Как же она плевалась на слова Солженицына в какой-то эмигрантской газете, напечатавшей его нобелевский доклад: "Россия забыла Бога. От того и все!". "Какого бога! - орала она. - Какая Россия! Нет на вас Сталина. Он бы вам показал куськину мать. Только от одного взгляда все немели. Только ус подернется - и в штаны накладывали. Отщепенцы, отшельники, повыползали из нор, - Брызгала слюной писательница, разрывая в клочья затертую до дыр бумагу.

- Какого бога?! - не унималась мать, не замечая спрятавшегося под столом сына, и растирая ногами жалкие обрывки, кричала на весь дом, - Иоффе и Рабиновича? Сволочи! Советский строй - самый справедливый. Ленин - вот наш бог! Земной шар трудящихся и крестьян - вот наша Родина!

Да, она давала им прикурить. А теперь монашка привозит ей гостинцы. Удивительно. Где же торба? Так жрать охота.

Андрюха вспомнил, что сумка, в которой наверняка есть что пожевать, осталась лежать у изголовья спящей девушки. Но он побоялся её потревожить. Еще подумает что плохое и убежит.

Впервые после возвращения он был трезв и рассудителен. Появление девушки в монашеском обличии всколыхнул пропитую душу. Жалость и давно забытое чувство притяжения к женщине больно кольнуло в сердце и окатило жаром все тело.

Так было однажды в его жизни, когда забросила нелегкая на бабий остров Шикотан, где в наглухо задраенном трюме, схоронясь от рыбного начальства, он увозил на Материк истосковавшуюся по любви Любашу. И так не хотелось, чтоб сейчас снова повторилось разочарование.

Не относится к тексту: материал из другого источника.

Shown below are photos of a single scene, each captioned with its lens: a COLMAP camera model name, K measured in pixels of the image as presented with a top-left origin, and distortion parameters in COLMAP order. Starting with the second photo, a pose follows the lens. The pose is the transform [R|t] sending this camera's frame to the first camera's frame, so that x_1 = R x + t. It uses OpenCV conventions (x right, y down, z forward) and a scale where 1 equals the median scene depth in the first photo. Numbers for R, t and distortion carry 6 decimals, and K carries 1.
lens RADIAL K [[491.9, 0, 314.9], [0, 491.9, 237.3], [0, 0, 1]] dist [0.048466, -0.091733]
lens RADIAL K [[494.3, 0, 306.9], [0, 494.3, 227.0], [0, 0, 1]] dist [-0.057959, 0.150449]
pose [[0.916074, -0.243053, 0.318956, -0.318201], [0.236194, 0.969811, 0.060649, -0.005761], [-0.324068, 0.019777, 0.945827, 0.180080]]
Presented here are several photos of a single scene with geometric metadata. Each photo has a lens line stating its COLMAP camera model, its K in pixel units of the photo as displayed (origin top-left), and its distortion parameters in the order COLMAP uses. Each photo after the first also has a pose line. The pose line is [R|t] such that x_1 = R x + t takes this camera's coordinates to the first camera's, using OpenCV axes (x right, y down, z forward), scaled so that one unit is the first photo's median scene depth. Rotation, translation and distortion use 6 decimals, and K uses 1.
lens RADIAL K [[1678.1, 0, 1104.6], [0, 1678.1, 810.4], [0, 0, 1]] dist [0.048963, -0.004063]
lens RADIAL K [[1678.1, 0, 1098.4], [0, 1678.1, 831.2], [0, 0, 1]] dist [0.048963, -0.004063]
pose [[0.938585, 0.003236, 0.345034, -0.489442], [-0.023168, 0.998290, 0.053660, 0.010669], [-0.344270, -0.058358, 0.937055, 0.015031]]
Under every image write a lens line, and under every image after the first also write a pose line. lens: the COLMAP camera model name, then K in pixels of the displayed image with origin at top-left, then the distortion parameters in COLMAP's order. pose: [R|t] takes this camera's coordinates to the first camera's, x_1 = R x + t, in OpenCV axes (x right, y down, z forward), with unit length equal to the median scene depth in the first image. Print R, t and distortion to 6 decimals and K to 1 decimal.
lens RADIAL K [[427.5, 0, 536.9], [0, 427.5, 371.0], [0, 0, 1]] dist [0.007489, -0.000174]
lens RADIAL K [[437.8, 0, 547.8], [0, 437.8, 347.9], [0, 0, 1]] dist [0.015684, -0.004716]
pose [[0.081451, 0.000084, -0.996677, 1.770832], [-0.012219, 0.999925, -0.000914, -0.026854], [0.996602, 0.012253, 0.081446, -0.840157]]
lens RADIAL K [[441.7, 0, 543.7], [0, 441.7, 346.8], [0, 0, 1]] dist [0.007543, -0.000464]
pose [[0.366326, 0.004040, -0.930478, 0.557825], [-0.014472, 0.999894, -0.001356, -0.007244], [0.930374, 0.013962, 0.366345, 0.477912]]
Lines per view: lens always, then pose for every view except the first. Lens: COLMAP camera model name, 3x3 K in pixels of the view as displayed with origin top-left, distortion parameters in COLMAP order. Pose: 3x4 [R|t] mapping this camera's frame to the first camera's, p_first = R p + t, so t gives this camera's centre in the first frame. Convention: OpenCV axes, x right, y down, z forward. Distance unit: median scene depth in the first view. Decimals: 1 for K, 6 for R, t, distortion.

Не успев отойти от берега, девица нырнула в кубрик к матросам и решительно отвергнула притязание спасителя. Он не злился на Любашу, нет. Куда бы её привел? Где бы зажег с ней семейный очаг?

Он влюбился в неё сразу, как только увидел в промозглом цеху. Она стояла на конвейере вместе с другими женщинами, чистила рыбу. Полуметровые туши легко поддавались ножу с широким лезвием, Любаша, толстенькая, румяненькая, разгоряченная, в тяжелом до колен фартуке, украдкой поглядывала на Андрея набирающего в бидоны пресную воду. Ловкими движениями она отсекала голову, распарывала брюшину, не вынимая ножа, выскабливала внутренности и сгребала их в массивный бак. Андрей следил за водой и не заметил, как она подошла и с хитринкой в глазах звонко пропела:

- Парень, возьми меня замуж. Я буду верной женой.

При этом она беспрестанно улыбалась, оборачивалась на сразу застывшую бригаду, вертела окровавленным тесаком, смахивая рукой прилипшую к волосам чешую.